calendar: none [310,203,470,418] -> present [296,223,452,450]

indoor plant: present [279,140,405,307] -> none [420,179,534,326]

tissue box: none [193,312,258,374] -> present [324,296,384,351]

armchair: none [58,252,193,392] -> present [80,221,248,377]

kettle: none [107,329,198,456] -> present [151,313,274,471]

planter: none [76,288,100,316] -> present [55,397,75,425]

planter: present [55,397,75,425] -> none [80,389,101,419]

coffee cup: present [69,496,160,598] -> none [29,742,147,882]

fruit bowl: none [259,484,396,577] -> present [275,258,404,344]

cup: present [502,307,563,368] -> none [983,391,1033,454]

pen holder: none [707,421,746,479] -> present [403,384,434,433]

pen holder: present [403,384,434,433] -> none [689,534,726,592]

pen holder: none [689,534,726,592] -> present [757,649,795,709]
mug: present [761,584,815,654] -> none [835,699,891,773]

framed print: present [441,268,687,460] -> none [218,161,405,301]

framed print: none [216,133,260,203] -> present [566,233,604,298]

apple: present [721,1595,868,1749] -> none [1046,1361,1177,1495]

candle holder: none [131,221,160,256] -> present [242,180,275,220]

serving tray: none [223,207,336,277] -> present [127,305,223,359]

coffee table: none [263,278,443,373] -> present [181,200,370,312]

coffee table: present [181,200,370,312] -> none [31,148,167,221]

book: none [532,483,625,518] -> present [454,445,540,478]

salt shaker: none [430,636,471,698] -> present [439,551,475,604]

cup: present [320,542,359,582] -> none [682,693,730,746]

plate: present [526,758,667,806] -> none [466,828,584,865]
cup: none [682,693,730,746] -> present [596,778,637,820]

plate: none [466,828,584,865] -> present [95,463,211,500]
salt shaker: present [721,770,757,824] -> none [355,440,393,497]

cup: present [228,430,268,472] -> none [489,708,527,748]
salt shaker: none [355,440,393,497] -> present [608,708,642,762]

ABOUT THIS TASK: Start at the first line of the entries and stop at the line with "planter: present [55,397,75,425]". Retype each of those lines exactly, both ends included.

ANSWER BOX:
calendar: none [310,203,470,418] -> present [296,223,452,450]

indoor plant: present [279,140,405,307] -> none [420,179,534,326]

tissue box: none [193,312,258,374] -> present [324,296,384,351]

armchair: none [58,252,193,392] -> present [80,221,248,377]

kettle: none [107,329,198,456] -> present [151,313,274,471]

planter: none [76,288,100,316] -> present [55,397,75,425]

planter: present [55,397,75,425] -> none [80,389,101,419]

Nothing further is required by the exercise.